Do you begin to feel yourself moving closer and closer toward the point at which the divine gift of life brought you into being, the very beginning of being you, the alpha point of your existence?
And suppose we were to go the other way, and rather than moving backward in our memory, to imagine what is our destiny? Can you imagine yourself in your final moments, conscious in some way of breath leaving your body, as you hand your life back to the divine sources from which it came? There is the omega point of your physical existence.
Roland’s poem, I think, wants to make us aware of that underlying continuity of divine presence that lies deep within us, or as Paul put it in our reading from Second Corinthians, the presence of the one who said, “Let light shine out of the darkness,” and who has shone that light into our hearts, mixing with our own humanity and sometimes rising to the surface—as it does in a particularly intense way in Jesus’ own transfiguration. So as I said, it is not that Jesus is so utterly different from us, but rather that he is more like the human being we are meant to be than we are ourselves. He is, you might say paradoxically, more human than we are. That is what I think Roland’s poem tries to describe, welling up from deep within.

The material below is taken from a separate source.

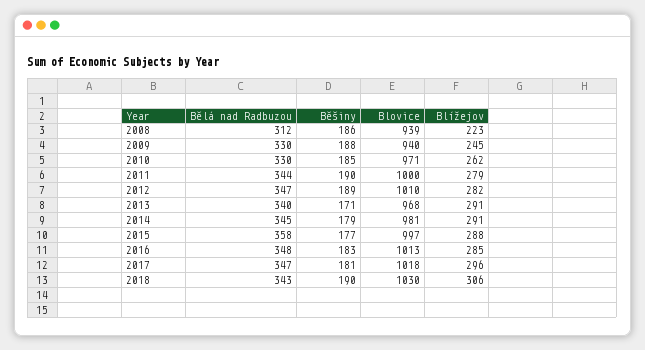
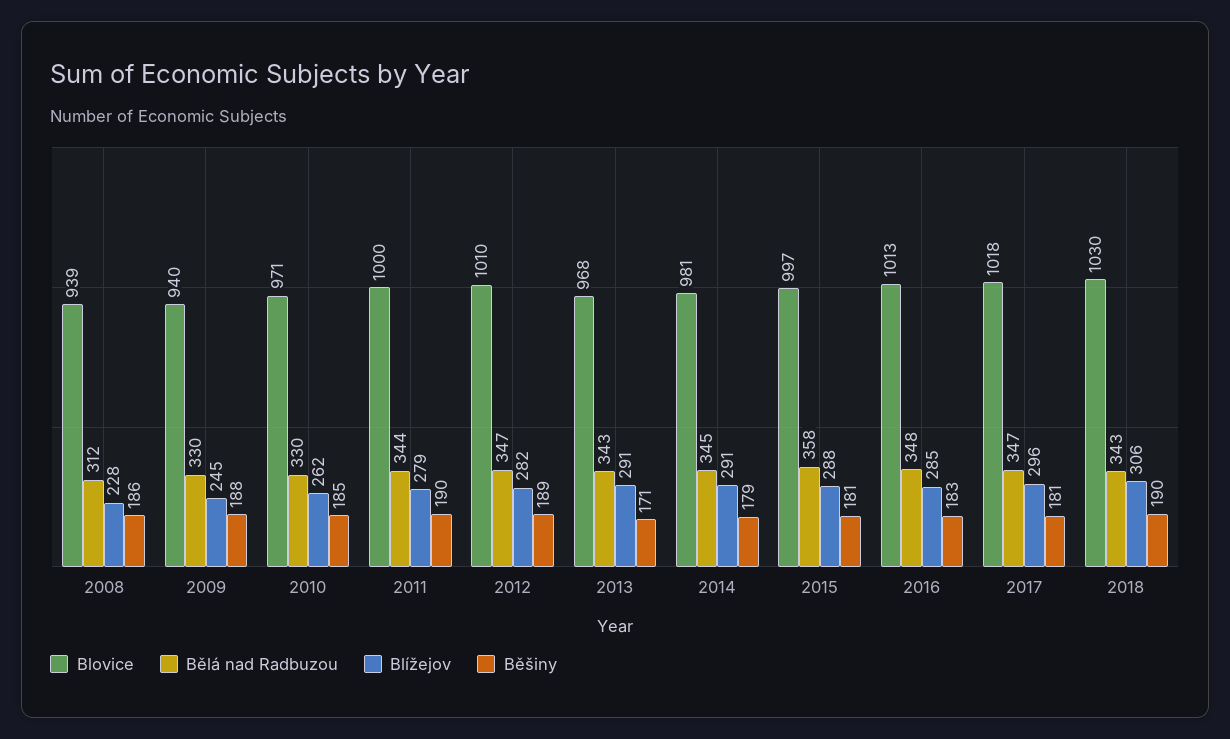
Blížejov, 2008: 223 -> 228
Bělá nad Radbuzou, 2013: 340 -> 343
Běšiny, 2015: 177 -> 181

In the coming season of Lent, we are (as I mentioned last week) proposing as a theme “In the looking glass: knowing ourselves to understand others.” As we enter into the various opportunities we will have to explore that theme together, one thought that I hope you will keep in mind is that among the lessons we have to learn about ourselves, is to be aware of the divine presence that is within us. For if we see that clearly enough by turning a looking glass on ourselves, then we also become better able to see it in others. The transfiguration, you might say, is God holding a mirror up to humanity, and the human being infused with God’s presence is the image we see. And so this might be a season in which you see both yourself, and your fellow human being, as also transfigured by the divine presence.
And with that image before us, one can only wonder what then might be our approach to overcoming the divisions and animosity which currently so beset us. Amen.